Techniques d’interrogatoires des mineurs : une trentaine d’OPJ formés par la CNDH avec l’appui de l’UE

Cet atelier de formation a regroupé une trentaine d’Officiers de Police Judiciaire venus des cinq régions du pays. Il a pour objectif de permettre à ces derniers de faire leur travail avec beaucoup plus de professionnalisme afin que les droits de l’enfant en conflit avec la loi soient respectés conformément aux engagements internationaux et nationaux auxquels notre pays a souscrit.
A long terme, il vise à améliorer les techniques d’interrogatoires ou d’écoute des mineurs auteurs ou victimes d’infractions, et à lutter efficacement contre les violences et les pressions exercées sur les enfants dans les commissariats de police et autres lieux de garde à vue.
En effet, il a été noté que les Officiers de Police Judiciaire (OPJ) ne reçoivent véritablement aucune formation particulière en procédure judiciaire concernant spécifiquement les enfants. Or, en raison de leur vulnérabilité et de leur extrême fragilité sur les plans physique et psychologique, les enfants ont besoin d’un traitement particulier en ce qui concerne leur audition, surtout en matière pénale.
L’enjeu est vraiment de taille car, de nos jours, la professionnalisation des acteurs de la chaîne de la justice pour mineurs en vue d’une bonne administration de cette justice demeure une préoccupation des autorités, d’où l’intérêt de cet atelier.
Pendant trois jours, les participants suivront plusieurs modules dont la procédure pénale applicable aux mineurs, le but et le contenu de l’interrogatoire, les étapes successives et progressives au cours de l’entretien, la confrontation, la rédaction du procès verbal d’entretien, etc.
En ouvrant les travaux, le Directeur de Cabinet du Ministère de la Sécurité et de la Protection Civile, Monsieur LALLE Tandoma, représentant son Ministre de tutelle, a relevé l’extrême urgence de doter notre système judiciaire de capacités humaines requises et de l’expertise nécessaire pour une prise en compte adéquate des questions liées aux mineurs. Selon lui, une spécialisation des magistrats en la matière s’avère indispensable. Aussi, a-t-il souhaité que les interrogatoires soient conduits sous la direction et la supervision du parquet afin d’éviter tout abus.

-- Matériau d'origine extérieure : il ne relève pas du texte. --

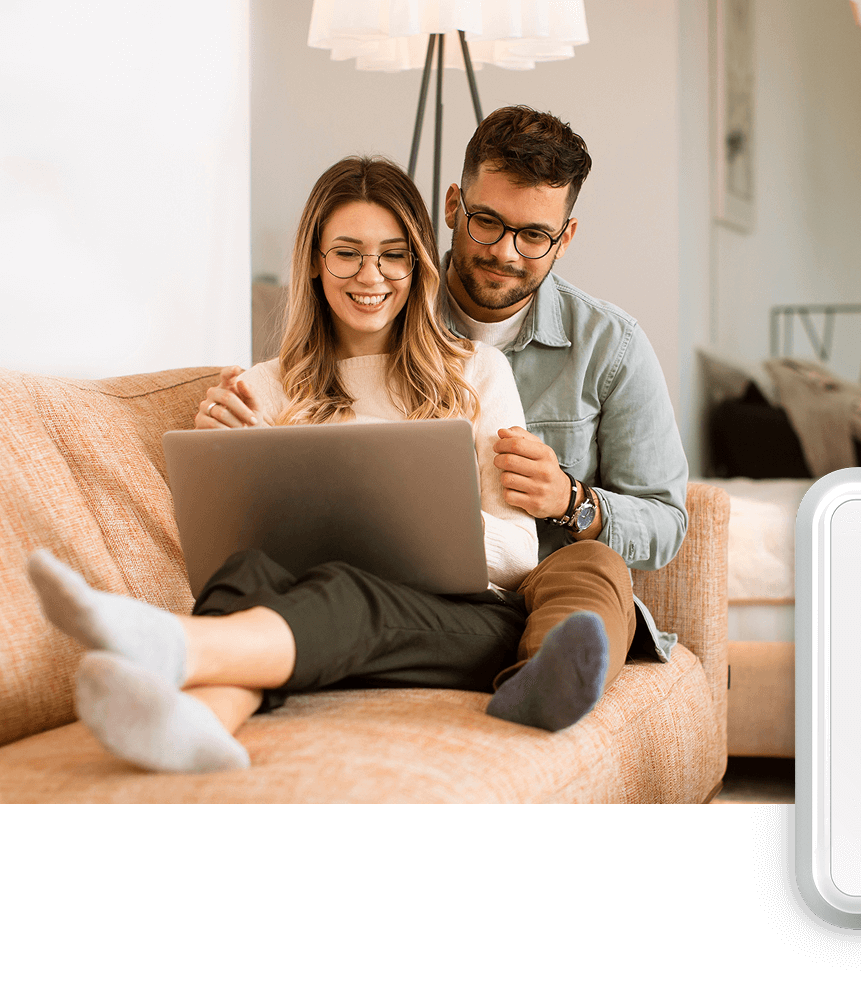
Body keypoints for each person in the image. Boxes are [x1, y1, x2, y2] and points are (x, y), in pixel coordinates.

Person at [26, 156, 617, 775]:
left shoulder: (474, 373)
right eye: (347, 252)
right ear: (315, 258)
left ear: (418, 265)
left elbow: (522, 552)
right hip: (316, 608)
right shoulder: (264, 387)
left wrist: (385, 516)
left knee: (347, 589)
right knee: (249, 571)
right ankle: (201, 721)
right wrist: (229, 460)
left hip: (465, 621)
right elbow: (231, 553)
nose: (372, 275)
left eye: (394, 254)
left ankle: (170, 643)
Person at [200, 107, 691, 708]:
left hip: (534, 579)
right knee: (262, 578)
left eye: (534, 235)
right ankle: (196, 701)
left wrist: (573, 502)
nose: (506, 252)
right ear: (454, 206)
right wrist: (224, 452)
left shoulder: (605, 347)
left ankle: (551, 674)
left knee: (587, 564)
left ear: (565, 236)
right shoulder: (385, 306)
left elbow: (666, 522)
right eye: (487, 222)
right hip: (388, 592)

Plusieurs autres intervenants dont le Préfet de Kloto, Monsieur APEDO Otteko et le Président de la CNDH, Monsieur Koffi KOUNTE, ont relevé que la justice applicable aux adultes n’était pas adaptée aux mineurs. Pour Monsieur KOUNTE, le domaine de la Justice des mineurs ou des systèmes de justice spécialisée pour les enfants en conflit avec la loi est le domaine des droits de l’enfant où la communauté internationale a le plus légiféré. C’est évidemment un domaine très sensible dans lequel les violations des droits des enfants sont nombreuses, où la violence institutionnelle est présente et où les réponses ne sont pas toujours adaptées aux besoins des enfants et ne favorisent pas leur développement individuel, a-t-il relevé. Il a saisi l’occasion pour exprimer sa gratitude à l’Union Européenne pour son soutien financier qui a permis la réalisation de cet atelier de formation.
Il est à préciser que le soutien de l’Union Européenne au gouvernement togolais dans ses reformes constitutionnelles et institutionnelles se manifeste à travers le Programme d’Appui Institutionnel (PAI). Ce programme dont la Convention de financement a été signée en 2007 comporte trois (03) volets dont le troisième est relatif au « renforcement de la démocratie, du respect des droits de l’homme et des libertés fondamentales ».
Selon Monsieur Armel KASSIGNIN, Représentant du Chef Projet PAI, l’aide à la mise en œuvre de ce volet 3, concerne quatre (04) institutions à savoir, le Ministère des droits de l’homme, de la consolidation de la démocratie et de la formation civique, la Commission Nationale des droits de l’homme, la Haute autorité de l’Audiovisuelle et de la Communication et l’Assemblée Nationale. Les quatre (04) institutions ont élaboré un devis- programme qui arrive à son terme le 30 juin 2012. Mais déjà, une série d’activités dont des rencontres de formation ont été réalisées.
Malheureusement le PAI 2 signé la semaine passée ne comporte plus le volet "droits de l’homme". Mais, l’Union Européenne continue d’appuyer le Togo à travers d’autres formes de financement.